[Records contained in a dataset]
* * * * * * * * *
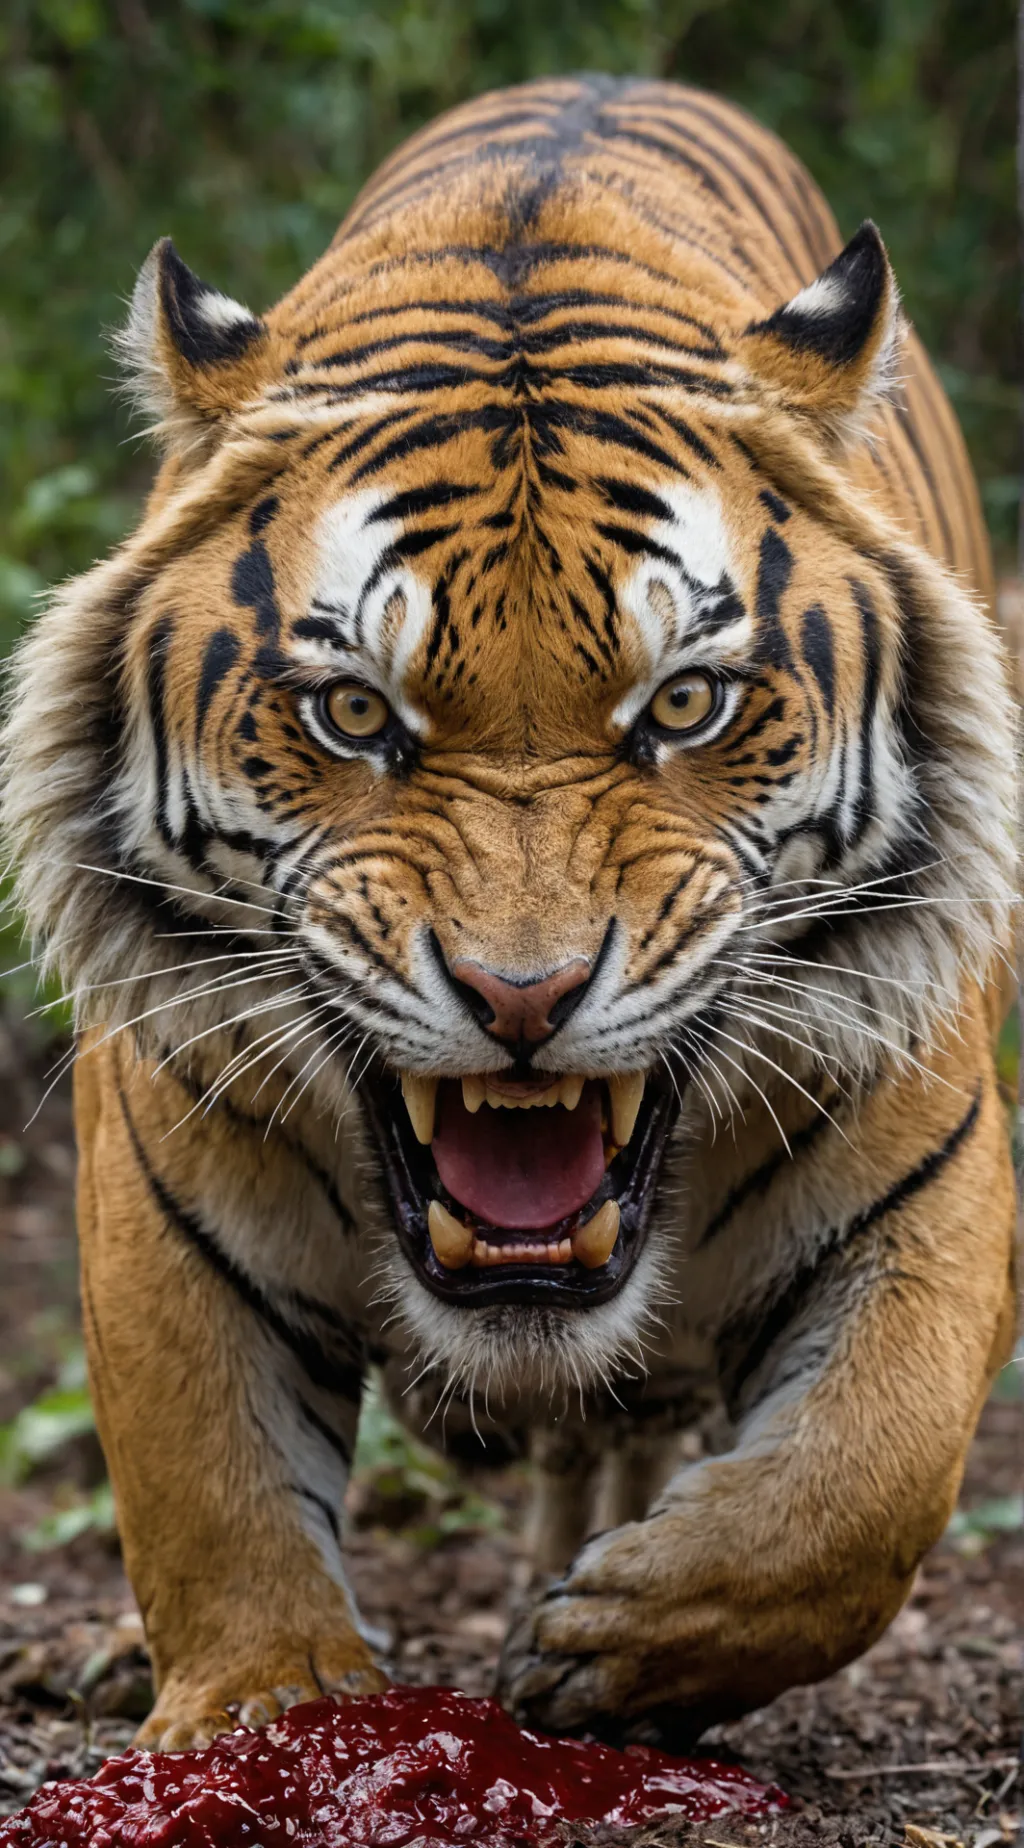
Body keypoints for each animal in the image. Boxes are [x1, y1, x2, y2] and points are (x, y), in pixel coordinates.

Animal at [2, 74, 1016, 1754]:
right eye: (354, 711)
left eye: (684, 704)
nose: (523, 998)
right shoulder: (163, 1190)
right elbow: (208, 1483)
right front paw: (271, 1711)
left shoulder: (924, 1159)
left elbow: (864, 1483)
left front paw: (622, 1642)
* * * * * * * * *
• Problem to work on
Each line, beginning at the one that contains "right shoulder: (163, 1190)" and continuing through the end of the records, must be written out exactly, first and last included.

• Response below
right shoulder: (163, 1190)
right elbow: (208, 1483)
right front paw: (271, 1711)
left shoulder: (924, 1159)
left elbow: (864, 1483)
left front paw: (622, 1642)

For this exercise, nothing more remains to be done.